Archive for September 14, 2021

Summer 2021

This was a summer for the record books — high heat, heavy rain, and drought! It was very harsh on the trees, flowers, bushes, and all the humans and animals as well. Here is my view on what plants did the best this summer, what suffered worst, and a few of my tried and true tips for dealing with it all.

We had a whopping 43 inches of rain since the beginning of the year, and more than 9 inches of that fell in August. It made for an incredibly green and full end of summer, but it drowned many of the flowers. With all that rain, the cicadas and junebugs, and a mini drought in July, I had to give up on many of the annuals in mid-July and pull them out. I then trimmed up most of the perennials and rose bushes. I’ve even had lots of moss starting to grow in the lowest parts of the gardens after the rainiest times this summer. I’m still working on how to stop it. You can see the moss around the edges of the brick patio in the photo above. In the fall I’m planning to dig a few dry wells in strategic spots, and see if that will solve the problem.
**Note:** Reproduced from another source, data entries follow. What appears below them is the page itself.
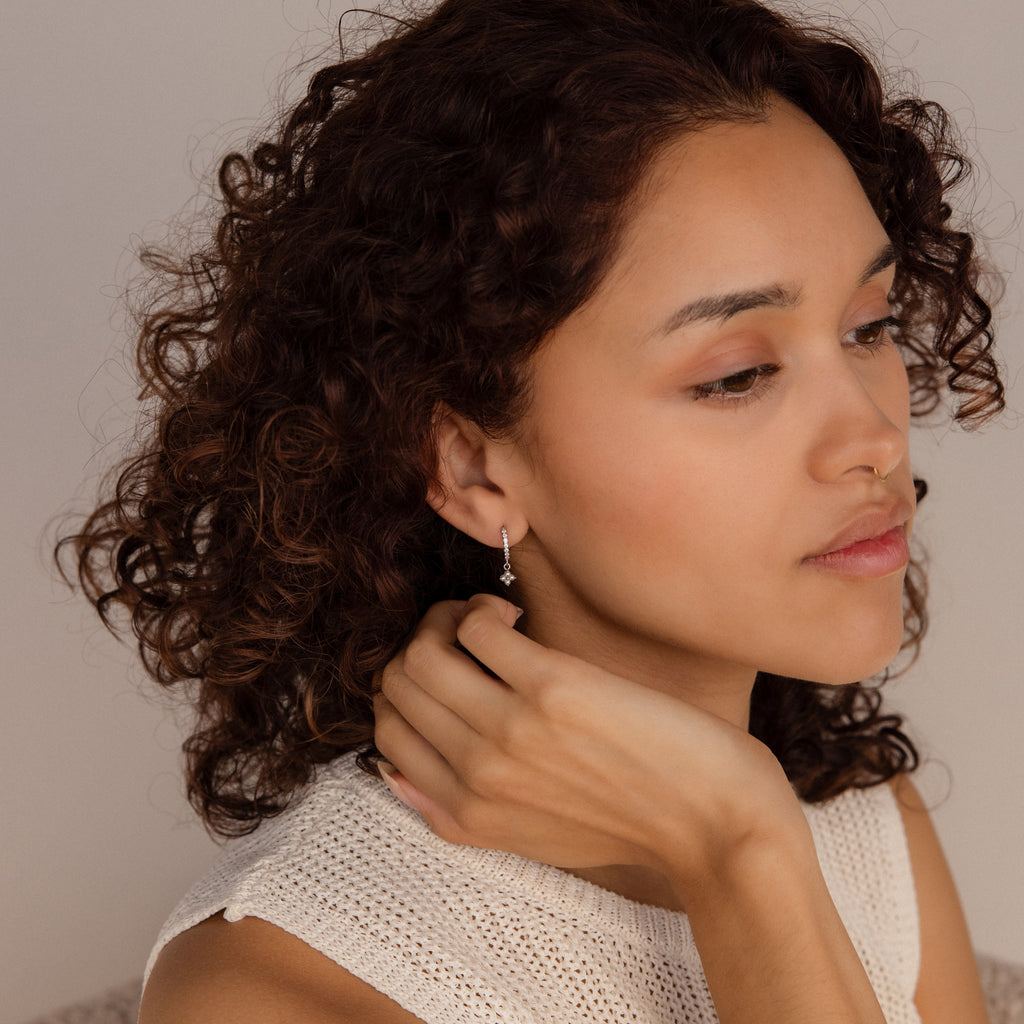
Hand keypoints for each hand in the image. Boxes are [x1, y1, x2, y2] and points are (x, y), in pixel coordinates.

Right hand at [374, 595, 807, 890]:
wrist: (713, 818)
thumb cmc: (628, 820)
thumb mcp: (528, 840)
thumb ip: (454, 814)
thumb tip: (390, 775)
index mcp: (465, 813)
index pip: (386, 732)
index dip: (405, 688)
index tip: (445, 668)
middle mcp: (477, 774)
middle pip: (396, 684)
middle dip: (420, 645)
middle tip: (463, 633)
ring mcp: (510, 730)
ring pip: (420, 652)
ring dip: (444, 619)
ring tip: (489, 619)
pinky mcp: (552, 687)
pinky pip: (474, 627)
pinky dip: (482, 607)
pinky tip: (515, 612)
I’m hoping to relocate several of the plants to higher ground in the garden where they won’t get such wet feet. Definitely the lamb’s ears and the liatris will be moved, and probably many others.

From this angle of the back yard you can see how much everything grew this summer! The lower area gets a huge amount of sun, but the upper area (where I stood when I took this photo) gets some nice shade from the trees in the late afternoon now that they have grown so large. This is opening up all kinds of new possibilities with plant material, so I may be increasing the garden beds this fall to move some of the plants to higher ground. It doesn’t look like it in the picture, but it’s about a five-foot difference in terrain height, and this nearly creates a running river through the grass during a downpour. Adding the drywells and some more curves to the edge of garden beds can help a lot with that, so that will be number one on my list of to-do’s when the weather cools down.

One of the best performers this summer has been the blackberry lily. This one thrived in its new damp location at the corner of the yard. Its color was spectacular, and it really multiplied. This one is from a plant sale at Mount Vernon years ago. This variety was grown on Mount Vernon Estate in George Washington’s time, so it’s perfect here in what once was his Union Farm!

Each year I fall in love with the purple hyacinth bean vines, and this year is no different! They are a show stopper! And the liriope is a perfect compliment to it with its purple spikes. Right now it is like a purple lover’s dream, one of my favorite plant combinations. And they don’t mind the outrageous heat we’ve had this summer!

Here’s a close up, so you can see how pretty the flowers and pods are! At the end of fall I harvest a few of the pods, and the seeds can be planted the next spring.
Also entering the stage for their solo in the garden are all the beautiful ornamental grasses, they are one of the hardiest things you can plant, and you just can’t beat their beautiful display all summer, and especially now when they bloom. They glow in the evening sun! And they get even prettier when there foliage turns shades of coral in the next month.

This pyracantha has come back! Just look at all the berries! I was about to give up hope when the main trunk died of a horrible fungus a year back. I had to cut it to the ground, and painted all the remaining stumps with daconil. There were just a few new sprouts that came up from the ground last year, but this year it is growing fast and looking fantastic again! It will cover the brick wall again soon, and I plan to train it into a cross-hatch espallier style, if I’m lucky. I anchor it to the bricks with black plastic coated wire, so that I can adjust and support it until the branches grow strong enough on their own. I find that it is almost invisible, and very strong, and you can use it over and over.

This photo was from early summer, during the one month we had a drought so the roses were still at peak bloom, but I wanted to show how I trimmed up the wisteria. I was being overrun with growth around the base, and it was overwhelming the arbor’s entrance to the patio, so I decided to trim away the lower foliage to open things up. I’m so glad that I did! Look at how beautiful the twisted vines are — they’re almost sculptural! I love the look. The top growth is still massive, and provides as much nice shade as a small tree, and only needs trimming a few times every summer, but for the first time in 20 years it bloomed! It pays to be patient; they take a long time to be established. Fingers crossed, next spring it will bloom again, too!

This was an eye-opening year for so many reasons, but it’s always a pleasure to me to get to dig in the dirt, and work some magic with plants. It is truly an honor when you get to stay in a home for a number of years and can see the fruits of your labors. A first for me!

Sometimes it takes these years with extreme weather to really bring out some of the best qualities of plants. With climate change, we will all have to adjust what we plant, and learn to garden using different and changing rules. Using tried and true plants, and regional natives, we can still have beautiful yards and gardens. We all have micro-climates within our yard. Even on the different sides of the garden, some plants will do better than others, more so now than ever. Lots of planning, observing and editing from year to year gives gardening its challenge, but to those of us who love the earth, its reward is huge! We nurture it, and it nurtures us. Happy Gardening!